# If you guys haven't signed up.....stop the satellite tax



## mattmcg (Dec 12, 2002)

I'm in California and am not happy with the recent taxation efforts on satellite service in my state. I've signed up but wanted to pass the website along for others to take a look at.

http://www.stopsatellitetax.com/stoptax/


----------



## mchargue (May 5, 2003)

Thanks for the Link!

Done


----------



## Dmitriy (Mar 24, 2002)

Great website. Really easy.


----------



## BobFly (Mar 10, 2003)

ive done my part....just hope it works in Ohio


----------



## Jacob S (Apr 14, 2002)

Ohio has a deficit, so I doubt it will be stopped there.


----------



## sorahl (Oct 24, 2002)

Gray Davis never saw a tax he didn't love. WTG California for re-electing him!


----------



## buzzdalf (Jan 27, 2003)

Wow, that was easy to do.


----------



## DCSholtis (Aug 7, 2002)

Link to that sight is also found on Directv's home page.


----------



## RLMesq (Mar 9, 2003)

> _Originally posted by sorahl _
> *Gray Davis never saw a tax he didn't love. WTG California for re-electing him! *


California's current budget woes can largely be traced to his Republican predecessors, who came up with the ill-fated energy deregulation plan, forcing a huge state bailout.

────────

To-do item A: In the satellite tax thread, which state is the first poster from?
To-do item B: Translate this sentence from the satellite tax thread into French: "Ohio has a deficit, so I doubt it will be stopped there."
To-do item C: Copy the satellite tax thread from the words "## sorahl (Oct" through the words "easy to do.", renaming "tax" to "levy".

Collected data

────────

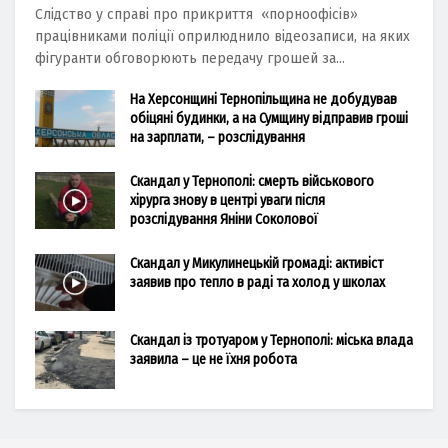
Слідство у справі про прикриття «порноофісів»
працівниками поліції оприлюднило відеозаписи, на яких
фігуранти обговорюють передачу грошей за...
На Херсонщині Тернопільщина не добудував
обіцяні будинки, а на Сумщину відправив гроші
на зарплати, – розслідування
Скандал у Тернополі: смерть військового
хірурга знову в центрі уваги після
розслідування Яніни Соколової
Скандал у Микулинецькій громаді: активіст
заявив про тепло в раді та холод у школах
Скандал із тротуаром у Тернополі: міська влада
заявила – це не їхня робота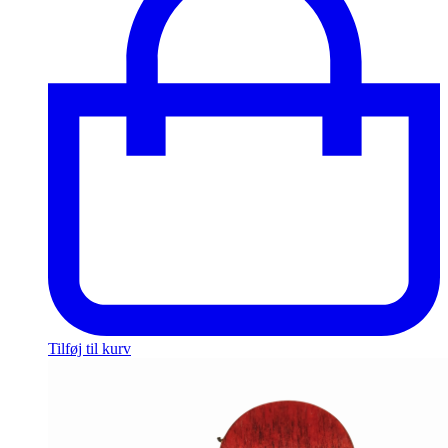
Tilføj til kurv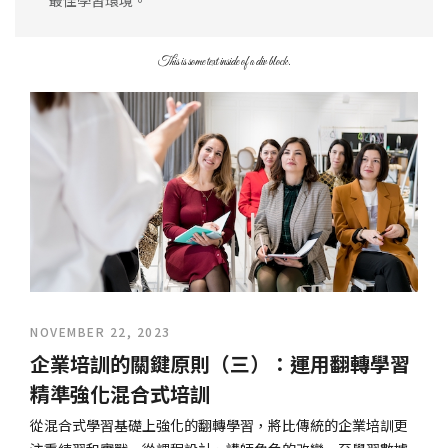
最佳學習環境。
This is some text inside of a div block.
NOVEMBER 22, 2023
企業培訓的關鍵原則（三）：運用翻轉學習
精準強化混合式培訓
從混合式學習基礎上強化的翻轉學習，將比傳統的企業培訓更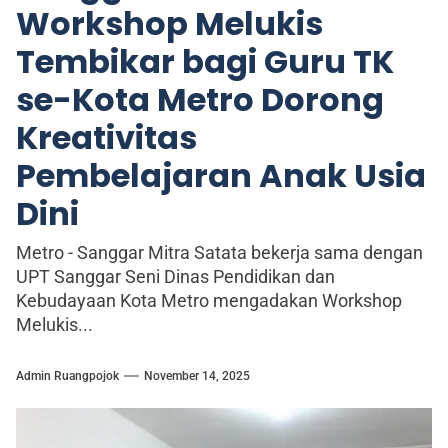
Workshop Melukis
Tembikar bagi Guru TK
se-Kota Metro Dorong
Kreativitas
Pembelajaran Anak Usia
Dini
Metro - Sanggar Mitra Satata bekerja sama dengan
UPT Sanggar Seni Dinas Pendidikan dan
Kebudayaan Kota Metro mengadakan Workshop
Melukis...
Admin Ruangpojok
November 14, 2025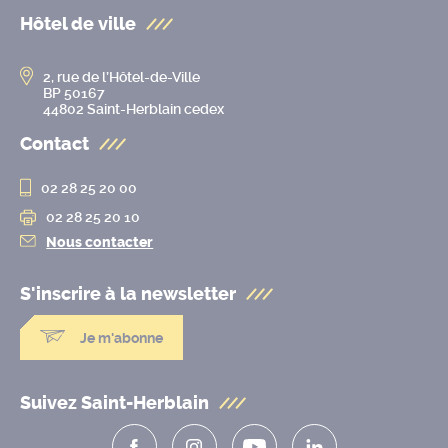
Hôtel de ville
2, rue de l’Hôtel-de-Ville
BP 50167
44802 Saint-Herblain cedex
Contact
02 28 25 20 00
02 28 25 20 10
Nous contacter
S'inscrire à la
newsletter
Je m'abonne
Suivez Saint-Herblain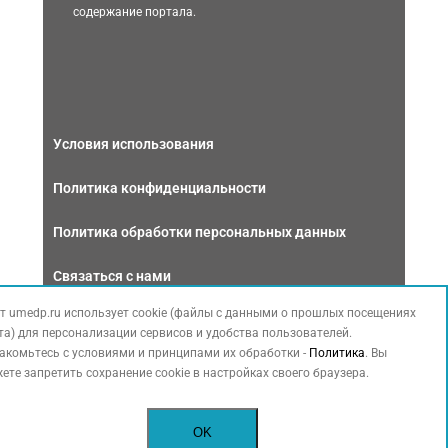
содержание портала.
Условия использования
Политика конфиденциальности
Политика обработки персональных данных
Связаться с нами
т umedp.ru использует cookie (файлы с данными о прошлых посещениях
та) для персонализации сервисов и удобства пользователей.
акомьтесь с условиями и принципами их обработки -
Политика
. Вы
ете запретить сохранение cookie в настройках своего браузера.
Copyright © 2026 МЕДФОРУМ. Все права защищены. Данный сайт
также содержит материалы, принадлежащие третьей стороне,
OK
охраняемые законом РФ об авторских правах.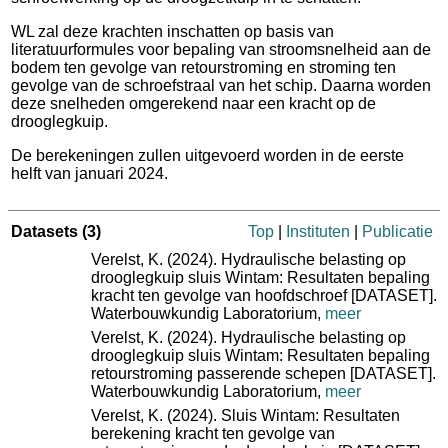
WL zal deze krachten inschatten op basis van
literatuurformules voor bepaling van stroomsnelheid aan de
bodem ten gevolge van retourstroming en stroming ten
gevolge van de schroefstraal van het schip. Daarna worden
deze snelheden omgerekend naar een kracht op de
drooglegkuip.
De berekeningen zullen uitgevoerd worden in de eerste
helft van januari 2024.
Datasets
(3)
Top
|
Instituten
|
Publicatie
Verelst, K. (2024). Hydraulische belasting op
drooglegkuip sluis Wintam: Resultaten bepaling
kracht ten gevolge van hoofdschroef [DATASET].
Waterbouwkundig Laboratorium,
meer
Verelst, K. (2024). Hydraulische belasting op
drooglegkuip sluis Wintam: Resultaten bepaling
retourstroming passerende schepen [DATASET].
Waterbouwkundig Laboratorium,
meer
Verelst, K. (2024). Sluis Wintam: Resultaten
berekening kracht ten gevolge van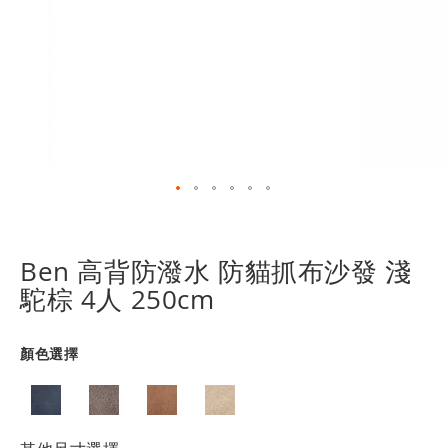
跳
轉
到
Ben 高背防潑水 防貓抓布沙發 淺
圖
駝棕 4人 250cm
像
庫
的
顏色選擇
開
頭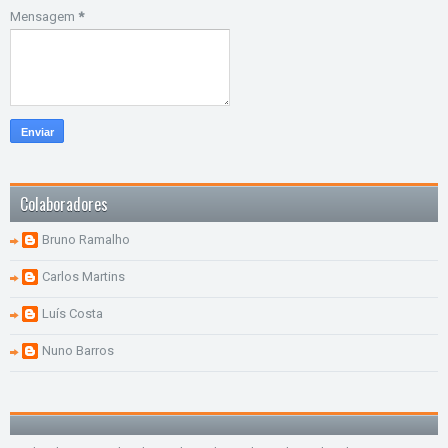
Mensagem
*
Colaboradores
Bruno Ramalho
Carlos Martins
Luís Costa
Nuno Barros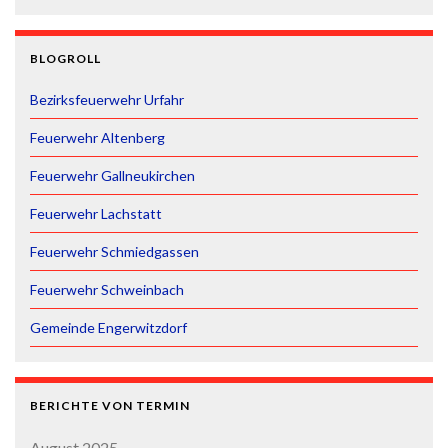
BLOGROLL
Bezirksfeuerwehr Urfahr
Feuerwehr Altenberg
Feuerwehr Gallneukirchen
Feuerwehr Lachstatt
Feuerwehr Schmiedgassen
Feuerwehr Schweinbach
Gemeinde Engerwitzdorf
BERICHTE VON TERMIN
August 2025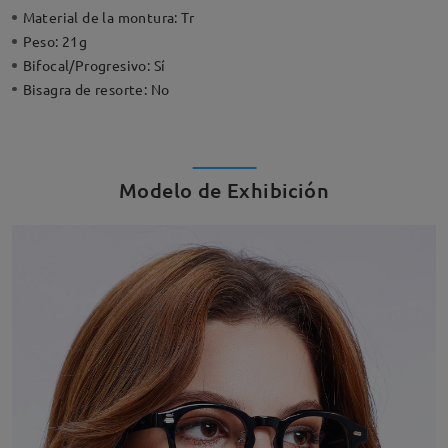
Material de la montura:
Tr
Peso:
21g
Bifocal/Progresivo:
Sí
Bisagra de resorte:
No
Modelo de Exhibición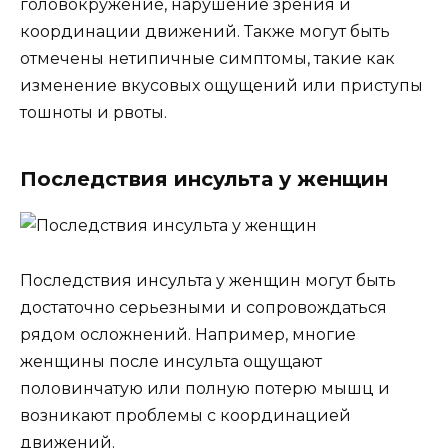
головокружение, нарушение зрения и
координации движений. Также могут быть
отмечены нетипичные симптомы, такие как
изменение вкусовых ощущений или приступы
тошноты и рвоты.
Последствия инсульта у женщин
Последствия инсульта у женщин могут быть
достаточно серьезными и сопровождаться
рядом осложнений. Например, многие
женщины после инсульта ощущают
половинчатую или полную потерю мышц и
возникают проблемы с координацией
движений.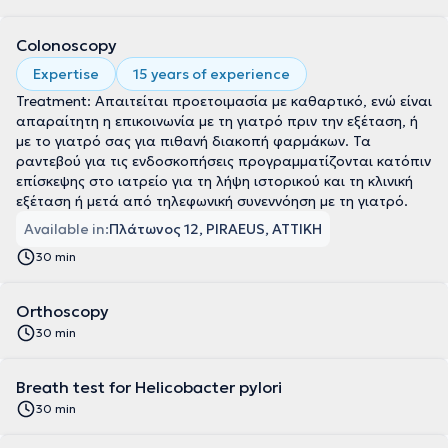
Colonoscopy
Expertise
15 years of experience
Treatment: Απαιτείται προετοιμασία με καθαρτικό, ενώ είναι
απαραίτητη η επικοινωνία με τη γιατρό πριν την εξέταση, ή
με το γιατρό σας για πιθανή διακοπή φαρμάκων. Τα
ραντεβού για τις ενδοσκοπήσεις προγραμματίζονται κατόπιν
επίσκεψης στο ιατρείο για τη λήψη ιστορικού και τη κλινική
εξέταση ή μετά από τηλεφωνική συνεννόηση με τη γιατρό.
Available in:
Πλάτωνος 12, PIRAEUS, ΑΤΤΙΚΗ
30 min
Orthoscopy
30 min
Breath test for Helicobacter pylori
30 min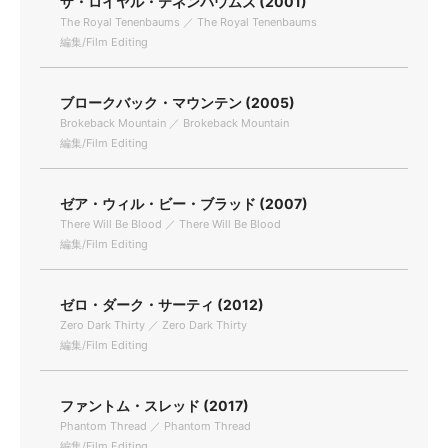
ザ・ロイヤル・テネンバウムズ (2001)
The Royal Tenenbaums ／ The Royal Tenenbaums
編集/Film Editing
ブロークバック・マウンテン (2005)
Brokeback Mountain ／ Brokeback Mountain
編集/Film Editing
ゼア・ウィル・ビー・ブラッド (2007)
There Will Be Blood ／ There Will Be Blood
編集/Film Editing
ゼロ・ダーク・サーティ (2012)
Zero Dark Thirty ／ Zero Dark Thirty
編集/Film Editing
ファントム・スレッド (2017)
Phantom Thread ／ Phantom Thread
編集/Film Editing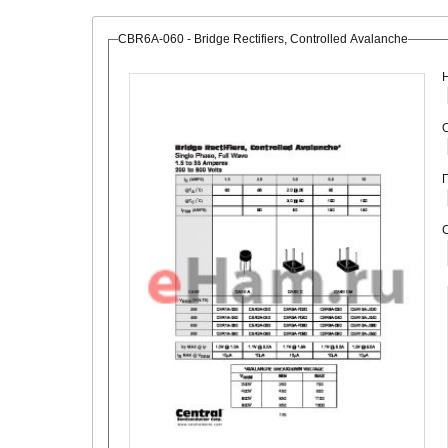
CBR6A-060 - Bridge Rectifiers, Controlled Avalanche
О
С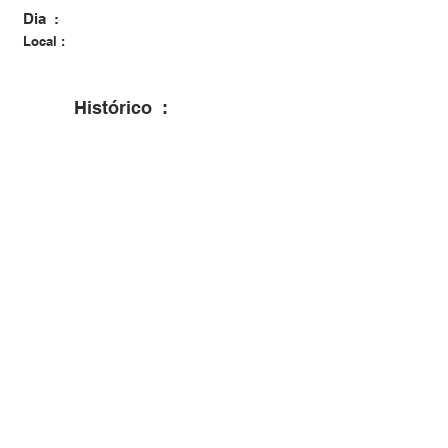
Dia :
Local :
Histórico :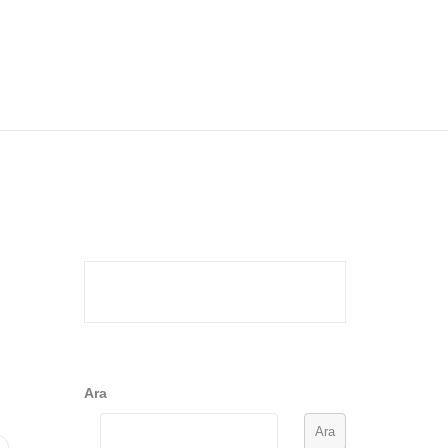
Ara
Ara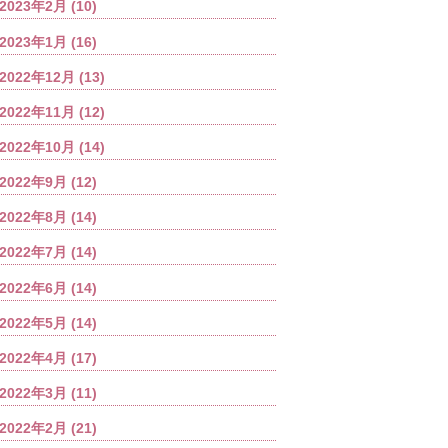
2023年2月
(10)
2023年1月
(16)
2022年12月
(13)
2022年11月
(12)
2022年10月
(14)
2022年9月
(12)
2022年8月
(14)
2022年7月
(14)
2022年6月
(14)
2022年5月
(14)
2022年4月
(17)
2022年3月
(11)
2022年2月
(21)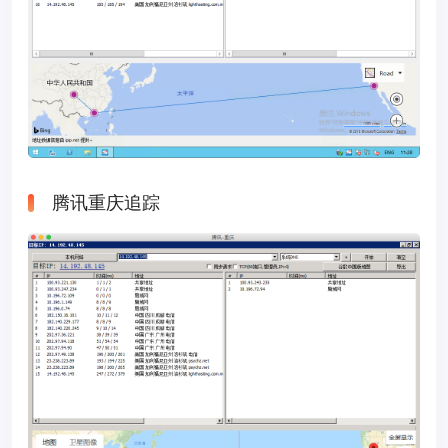
腾讯重庆追踪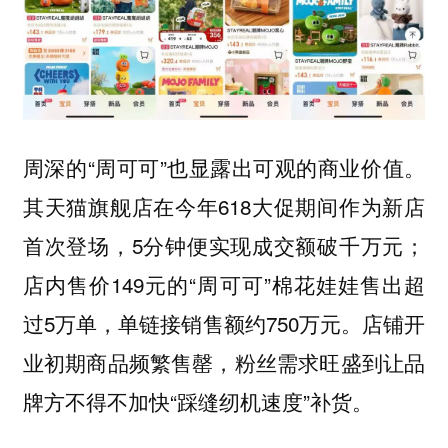
周深的“周可可”也显露出可观的商业价值。
其天猫旗舰店在今年618大促期间作为新店
首次登场，5分钟便实现成交额破千万元；
店内售价149元的“周可可”棉花娃娃售出超
过5万单，单链接销售额约750万元。店铺开
业初期商品频繁售罄，粉丝需求旺盛到让品
牌方不得不加快“踩缝纫机速度”补货。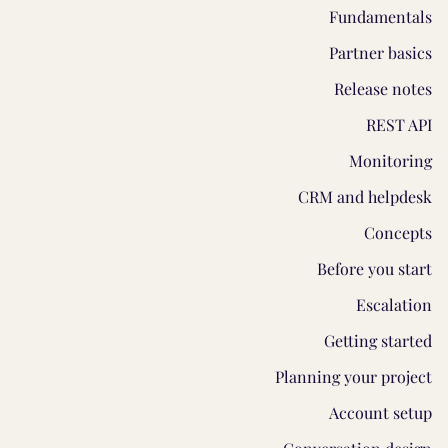
Fundamentals
Partner basics
Release notes
REST API
Monitoring
CRM and helpdesk
Concepts
Before you start
Escalation
Getting started
Planning your project
Account setup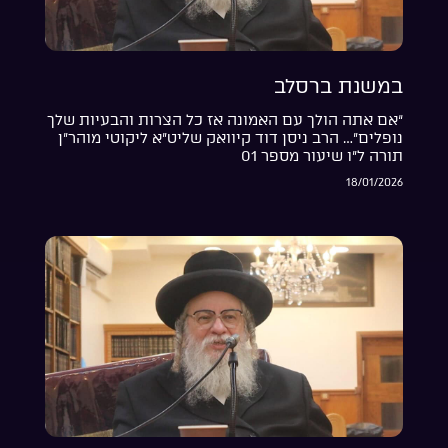
במשנת ברסלב
“אם אתה הולך עם האמונה אז כל הצרות והבעיות שלך
נופלים”… הרב ניסן דוד קיוואק שליט”א ליקוטי מוהר”ן
תורה ל”ו שיעור מספר 01
18/01/2026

────────

Your response A: California.

Your response B: L'Ohio a un déficit, donc je doute que cela y soit arrêté.

Your response C:
## sorahl (Oct 24, 2002)

Gray Davis never saw a levy he didn't love. WTG California for re-electing him!


----------



## buzzdalf (Jan 27, 2003)

Wow, that was easy to do.